Endlich wählen
Für beide war es ein Tag der Freude und für ihre Unterstützer ein Sieg für die Demokratie: Klaus Winkel und Margarete Kornhoff aus Warburg durften bei der Europawahl erstmals ihre Stimme abgeben. "Ich durfte endlich wählen. Darüber freue ich mich", sagt Winkel. Hinter den beiden lag ein langer Weg, eine fünf Jahre währende juristische Auseinandersetzung vor dem höchsten deutschen Gericht, die für sie erfolgreich endete. Das Bundesverfassungsgericht gab den beiden Recht, und das gleich zweimal: Die Wahlrechtsausschlüsse für Betreute in allen Angelegenheiten sowie für wegen Schuldunfähigkeit untergebrachte Straftäter sind verfassungswidrig. Das entschied das Bundesverfassungsgericht am 29. Januar. Und das Wahlrecht galt - anders als von der Politik vorgesehen - auch schon relativ kurzfristig zur Europawahl. Mit dieser Entscheidung legte das oberste Gericht am 15. April noch einmal nach.
"Ich bin sehr glücklich über die Entscheidung, dass ich jetzt genau wie alle anderen wählen kann", sagte Margarete Kornhoff nach der ersten Entscheidung. "Vorher war es sehr unfair geregelt, das hat mich wütend gemacht. Und ich bin stolz, dass ich als eine der Klägerinnen zu diesem Urteil beigetragen habe." Gerade der Fall von Margarete Kornhoff machte die Widersinnigkeit des pauschalen Wahlrechtsausschlusses deutlich. Denn solange sie zu Hause lebte, durfte sie wählen. Erst nach ihrem Umzug in eine Einrichtung der Behindertenhilfe verlor sie ihr Wahlrecht, da sie seitdem in allen Angelegenheiten rechtlich betreut wird. Bei ihrer Klage wurde sie deshalb vom Träger ihrer Einrichtung, den Caritas Wohn- und Werkstätten Paderborn (CWW) unterstützt, ebenso wie von der Caritas Behindertenhilfe und Psychiatrie (CBP), dem Deutschen Caritasverband (DCV) und der Lebenshilfe. "Ich finde das großartig", sagte denn auch der CWW-Vorstandsvorsitzende Karl-Heinz Vogt; und "Ein großer Tag für die Demokratie" der CBP-Vorsitzende Johannes Magin.
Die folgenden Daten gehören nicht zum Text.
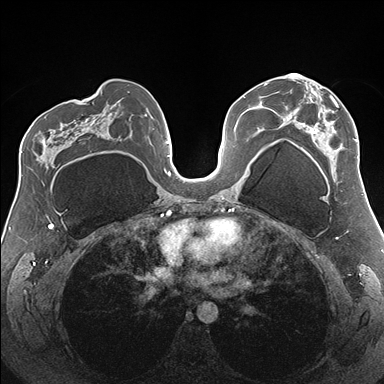
Breast MRI (dynamic contrast-enhanced), one axial slice; slice 94 of 176 in the series (ordered by position); dynamic contrast-enhanced series, time point 2 of 7 at this slice position (early post-contrast); 1.5 T; TE 1.5 ms, TR 4.1 ms; 1.1 mm slice thickness; 384 × 384 image matrix, field of view 330 × 330 mm. Female patient.
Outlined on this slice (semi-automatic segmentation, software-assisted and operator-edited):
- enhancing-tissue mask used for the functional tumour volume (all voxels passing the contrast-enhancement thresholds inside the analysis volume; usually the tumour): box from (x=286, y=74) to (x=358, y=162) px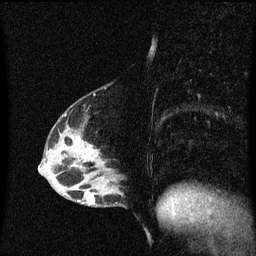
Breast MRI (dynamic contrast-enhanced), one sagittal slice. Position 23 of 60 along the scan axis. Dynamic contrast-enhanced series, image 2 of 3 at this slice position (ordered by acquisition). 1.5 T. TE 4.2 ms, TR 8.4 ms. 256 × 256 image matrix, field of view 200 × 200 mm. Patient: female, 40 years.
Annotated regions visible in this slice (semi-automatic segmentation, software-assisted and operator-edited):
- analysis volume of interest (the breast-tissue region the enhancement analysis was run in; not a lesion): bounding box [x1, y1, x2, y2] px = [82, 172, 126, 207]
- tumour enhancement mask (voxels above the 70 % enhancement threshold inside the analysis volume of interest): [85, 192, 96, 205]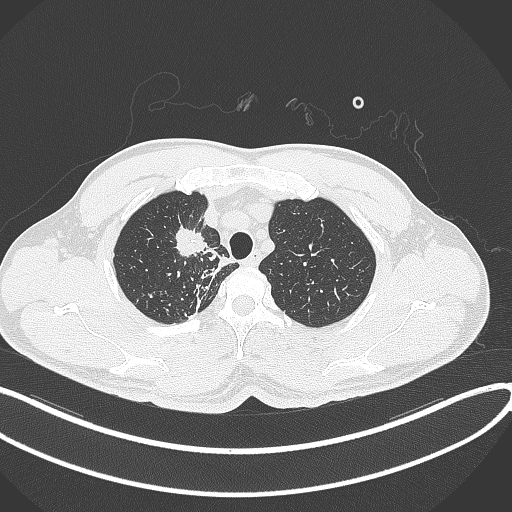
Chest CT, one axial slice; slice 315 of 391 in the series (ordered by position); reconstruction kernel B70f; 120 kVp; lung window (W 1500 / L -600 HU); 1 mm slice thickness; 512 × 512 image matrix, field of view 400 × 400 mm. Patient: male, 48 years. From the clinical record (not read from this slice): clinical TNM (as recorded): T1c N1 M1.
Outlined on this slice (bounding box drawn by a radiologist):
- lung tumour (recorded histology: adenocarcinoma): box from (x=170, y=222) to (x=208, y=257) px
Schon 2013 reichten die beiden Warburger Kläger gemeinsam mit sechs weiteren von der Wahl Ausgeschlossenen Klage beim Bundesverfassungsgericht ein. Doch die Entscheidung des Gerichts verzögerte sich Jahr um Jahr. Auch 2017 durften die mehr als 85.000 betroffenen Menschen mit Behinderung bei den Bundestagswahlen noch nicht wählen. "Voll traurig" mache ihn das, nicht wählen zu dürfen, berichtete Klaus Winkel damals. Auch gegen den erneuten Ausschluss von der Wahl ging er gemeinsam mit den anderen Klägern vor. Inzwischen hatte sich in vielen Bundesländern aber schon die Erkenntnis durchgesetzt, dass der Wahlrechtsausschluss vor dem Bundesverfassungsgericht wohl keinen Bestand haben würde. Einige Bundesländer, darunter auch Nordrhein-Westfalen, ließen Menschen mit Behinderung zur Landtagswahl zu, auch wenn sie in allen Angelegenheiten betreut werden. Klaus Winkel nutzte sein neu erworbenes Wahlrecht erstmals im Mai 2017. Es war eine Erfahrung, an die er sich gern erinnert. "Das war ein sehr gutes Gefühl, ein bisschen so, als ob ich verliebt wäre."
Trotz des ersten Urteils vom Januar: Die Europawahl am 26. Mai sollte nach dem Willen der Regierungsfraktionen außen vor bleiben. Zu kurzfristig seien die nötigen Wahlrechtsänderungen. Das sah die Opposition anders und rief erfolgreich das Bundesverfassungsgericht an. Sehr zur Freude von Klaus Winkel: Er legt Werte darauf, auch in Europa mitzubestimmen. "Es geht darum, wie es mit uns weitergeht, auch mit England und Deutschland", sagte er am Rande einer inklusiven Caritas-Veranstaltung in Warburg, bei der er sich zusammen mit rund 150 Teilnehmern für ein Europa des Friedens und der Chancengleichheit einsetzte. "Deshalb ist es wichtig, dass wir wählen."